- [What to work on]: Only one span of the listing below should come back. It runs from the line with "Требования к рекламе" through the line with "выдано Администрацией Ленинского", and each of its lines must be reproduced exactly.

- [Given information]:
-=-=-

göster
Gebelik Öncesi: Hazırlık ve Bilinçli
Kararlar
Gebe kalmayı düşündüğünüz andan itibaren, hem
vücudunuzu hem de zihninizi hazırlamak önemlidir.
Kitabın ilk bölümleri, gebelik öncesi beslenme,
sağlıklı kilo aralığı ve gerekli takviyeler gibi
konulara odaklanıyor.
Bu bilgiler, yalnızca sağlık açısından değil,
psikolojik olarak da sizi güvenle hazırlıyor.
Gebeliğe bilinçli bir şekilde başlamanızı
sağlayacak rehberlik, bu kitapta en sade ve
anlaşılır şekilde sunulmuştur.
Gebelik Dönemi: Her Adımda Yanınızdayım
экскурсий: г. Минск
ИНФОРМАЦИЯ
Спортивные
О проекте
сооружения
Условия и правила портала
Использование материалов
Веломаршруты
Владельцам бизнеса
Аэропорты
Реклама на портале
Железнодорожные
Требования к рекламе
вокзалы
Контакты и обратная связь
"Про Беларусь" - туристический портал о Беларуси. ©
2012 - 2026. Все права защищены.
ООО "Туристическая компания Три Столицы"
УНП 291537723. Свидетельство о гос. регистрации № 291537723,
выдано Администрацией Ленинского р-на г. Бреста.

-=-=-

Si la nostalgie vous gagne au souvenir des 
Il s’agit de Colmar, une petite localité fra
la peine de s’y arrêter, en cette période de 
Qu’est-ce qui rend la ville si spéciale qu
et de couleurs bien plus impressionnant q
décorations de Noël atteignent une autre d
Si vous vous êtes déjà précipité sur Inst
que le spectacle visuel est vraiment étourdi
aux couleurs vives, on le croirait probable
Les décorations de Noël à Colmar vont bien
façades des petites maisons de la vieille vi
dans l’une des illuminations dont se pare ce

-=-=-

- [Written solution]:
Требования к рекламе
вокзалы
Контакты и обратная связь
"Про Беларусь" - туристический портал о Беларуси. ©
2012 - 2026. Все права защищены.
ООО "Туристическая компания Три Столицы"
УНП 291537723. Свидетельство о гос. регистрации № 291537723,
выдано Администрацией Ленинского р-на г. Бреста.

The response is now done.